### Exercise task
Copy out the lines of the items below, starting with the line that contains "pose: elev=165.1 azim=160.4" and continuing through the end of the items, with both ends included. Leave out the pictures.

─── Provided material ───

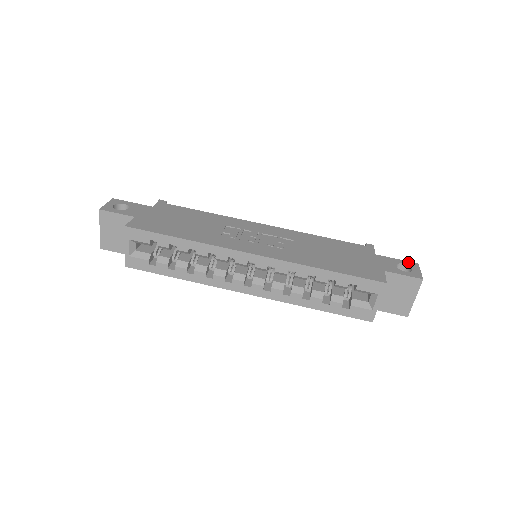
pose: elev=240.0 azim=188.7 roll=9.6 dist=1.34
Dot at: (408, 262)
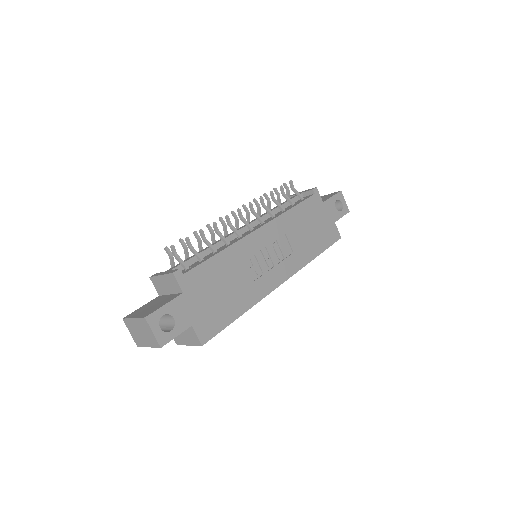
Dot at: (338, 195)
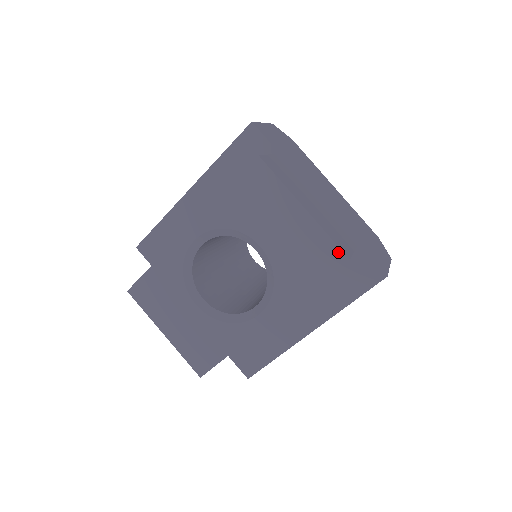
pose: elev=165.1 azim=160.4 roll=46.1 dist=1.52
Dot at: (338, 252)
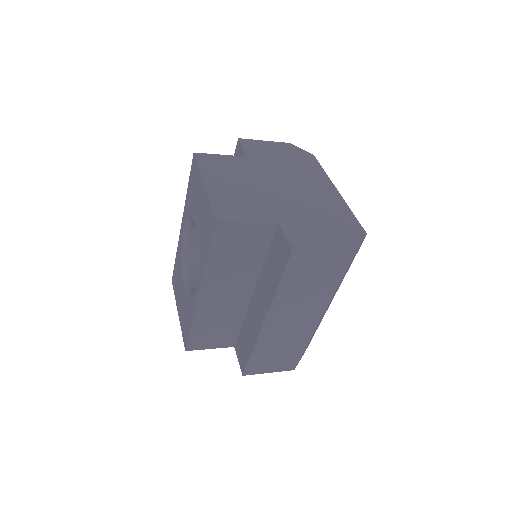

───

### Answer to the exercise
pose: elev=165.1 azim=160.4 roll=46.1 dist=1.52
Dot at: (338, 252)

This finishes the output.